Senior VP Brad Garlinghouse's memo was dubbed "The Peanut Butter Manifesto" because of his analogy that the company was spreading "a thin layer of investment across everything we do and thus we focus on nothing in particular."

Since then Yahoo has only continued its slide toward irrelevance in the Google era. Earlier this week Yahoo announced disappointing earnings (again) and pending layoffs.

Today, in a bid to satisfy its ravenous desire to compete with Google in online search and advertising, software giant Microsoft announced a $44.6 billion bid to devour Yahoo, a 62 percent premium over YHOO's market cap as of yesterday's close.

The offer wasn't out of the blue. Microsoft has long been rumored to be interested in acquiring Yahoo, which reportedly rejected a buyout last spring. Still, news of the offer certainly has livened up a dead mid-winter market.

At least for Yahoo shareholders, whose stock has skyrocketed as high as 56 percent today to $29.83 per share before settling back to $27.96 in the early afternoon. Microsoft stockholders, meanwhile, are having some trouble digesting the proposal, with MSFT shares down 6.4 percent to $30.50.
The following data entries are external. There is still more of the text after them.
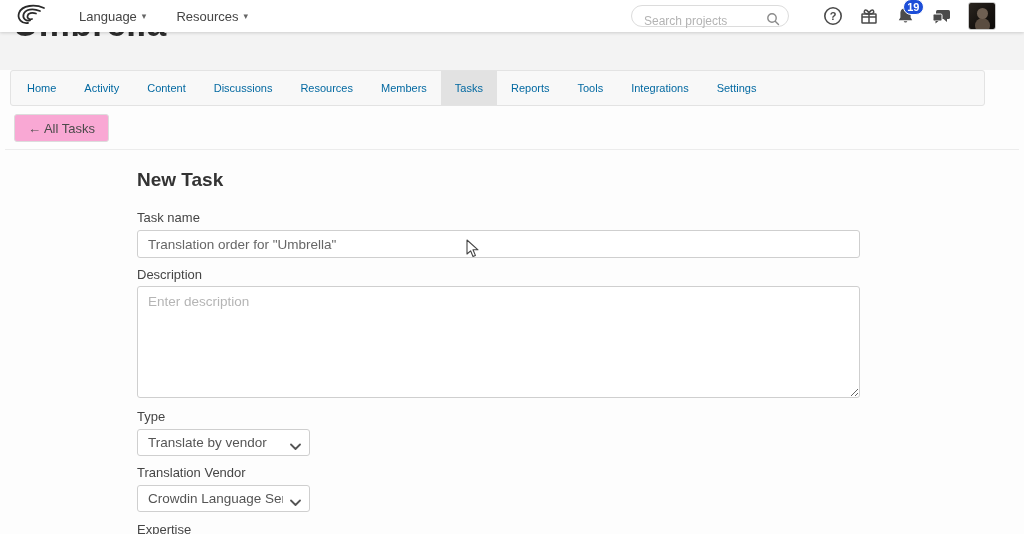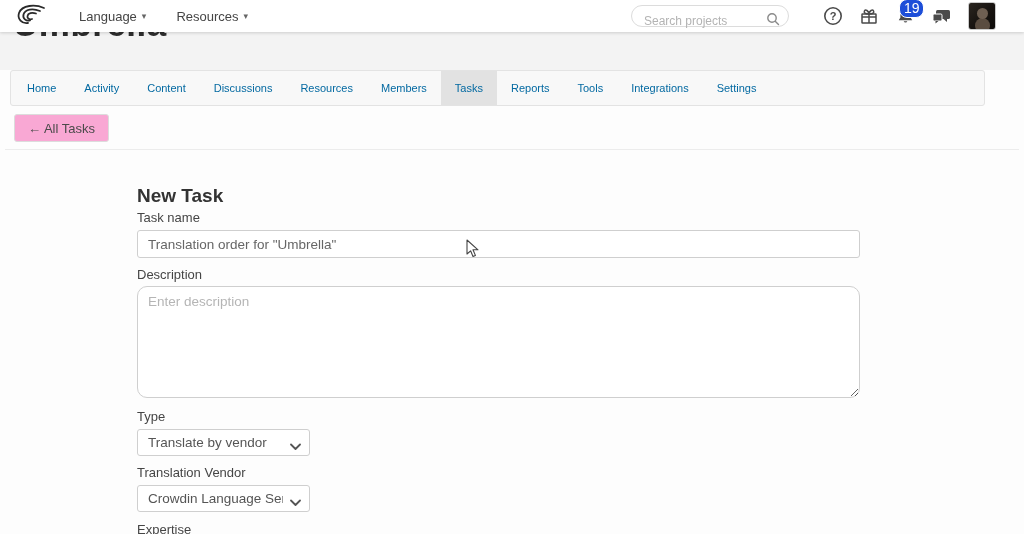"19" .badge { font-size: 14px -> 11px; font-weight: normal -> bold }
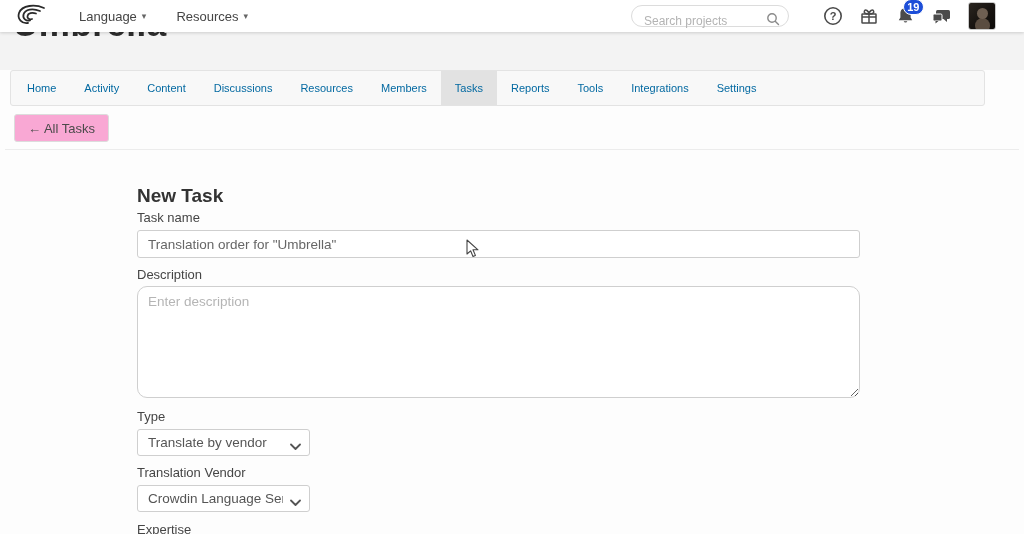"New Task" .form-title { margin-top: 16px -> none }
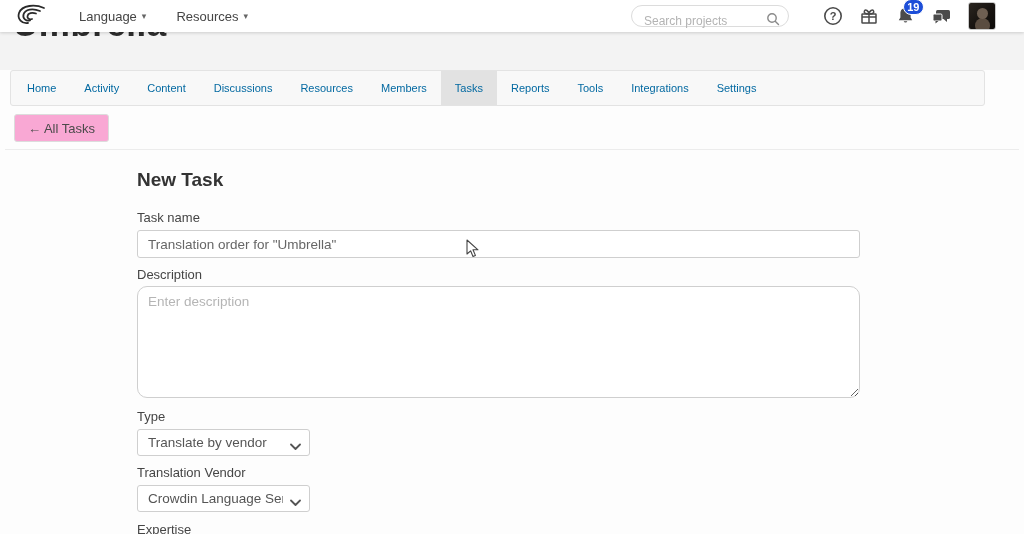"Enter description" .desc-area { border-radius: 10px -> 3px }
So will the meal be consumed? Forrester Research analyst Charlene Li, writing in her blog, is skeptical, citing (among other things) "the messy reality of mergers" and Yahoo's longstanding disdain of Microsoft.

There's no doubt that mergers are complicated affairs and often end in disappoint or disaster. But that doesn't stop them from happening all the time. As far as the Yahoo-Microsoft culture clash...well, I think a 60 percent increase in shareholder value trumps that concern.

More than anything, I'd say the biggest impediment to a Microsoft-Yahoo merger would be an offer to Yahoo by Google, either outright purchase or a partnership. The search giant has been eating Microsoft's and Yahoo's lunch -- which is a lot more tasty than peanut butter -- and likely wants to keep it that way.